He needs a rich wife. A pity that he’s falling for the wrong woman... She’s looking to find out more about her past. She wasn't expecting to find her future…..
Colonel Fitzwilliam is a second son, often overshadowed by his titled, older brother and his cousin, Mr Darcy. Returning from Waterloo he knows it is time to find a wife with a healthy dowry, but he longs for a love match. Unfortunately for Fitzwilliam, love doesn’t put food on the table.
Miss Prudence Bamber has never known her mother’s family. A woman with her own mind and full life, she indulges her father’s wish to visit her long-lost relations. Mr Bamber hopes his daughter will find a husband; she wishes nothing more than to find out more about her mother’s history. It turns out to be a trip she won’t forget in a hurry.
Two people looking for love, but challenged by pride, secrets and prejudice. Will they be able to overcome the odds to find their own happy ever after? Or, are they destined to remain separated by the constraints of society? Complex characters brought together in this gripping Regency Romance.
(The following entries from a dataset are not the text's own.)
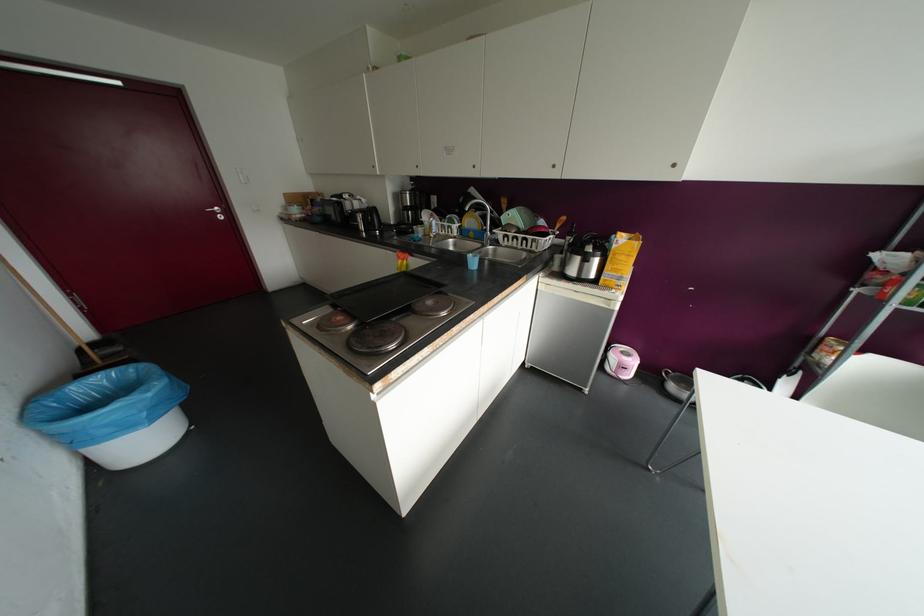
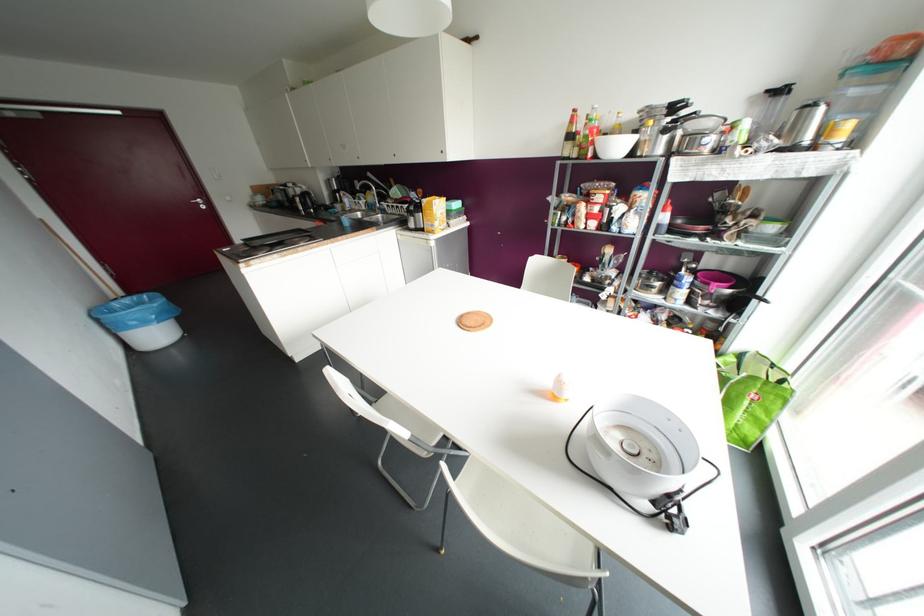
Question: I am providing you with two images of the same scene from different viewpoints. After the viewpoint changes to image2, which objects are now occluded?

Choices:
 (A) white ceramic bowl
 (B) white trash bin
 (C) pink lid handle
 (D) none of these

Answer: (D)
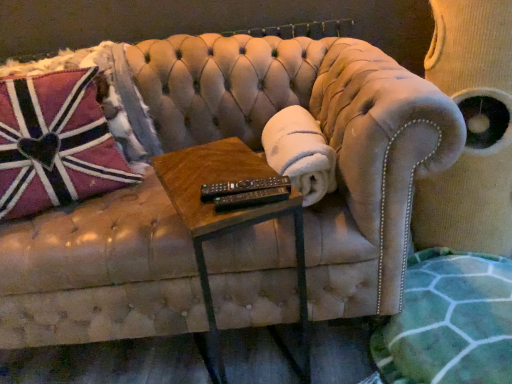
At what (x,y) coordinates should I click in order to perform the action: click on vacant area on top of woodenmaterial/texturetable at center (from a real-world perspective). Please return your answer as a coordinate pair (x, y). The width and height of the screenshot is (512, 384). Looking at the image, I should click on (216, 170).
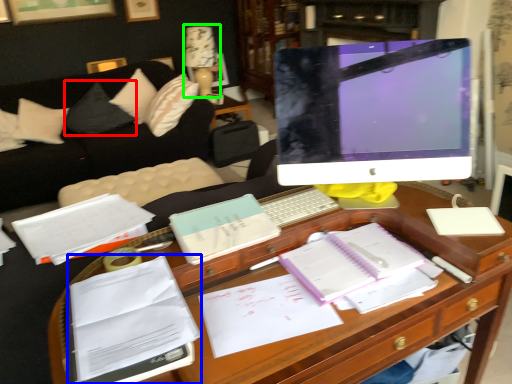
Question: Estimate the real-world distances between objects in this image. Which object is farther from pillow (highlighted by a red box), book (highlighted by a blue box) or table lamp (highlighted by a green box)?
The Colonel’s Spinster is a Regency romance and Pride and Prejudice variation (JAFF), topped with a generous dose of humour, action, and tears. If you like simmering chemistry, fast-paced adventures, and strong characters, then you'll love Audrey Harrison's Regency tale.
Release date: December 8, 2020
* BingeBooks earns revenue from qualifying purchases as an Amazon Associate as well as from other retail partners.
The Colonel's Spinster
Netherfield, Hertfordshire, 1813
With his ready smile on his face, Colonel Richard Fitzwilliam entered the bedchamber of his cousin. Darcy frowned at him, at which Fitzwilliam’s smile broadened.
“The nerves getting to you?” he asked, as Darcy’s valet fussed around his cousin.
“Why am I so nervous? I want this wedding to take place, but my stomach is behaving like I’m some sort of callow youth on his first adventure,” Darcy said, with a nod dismissing his valet. He looked resplendent in a blue frock coat and cream breeches; his boots had been polished until they shone in the sunlight.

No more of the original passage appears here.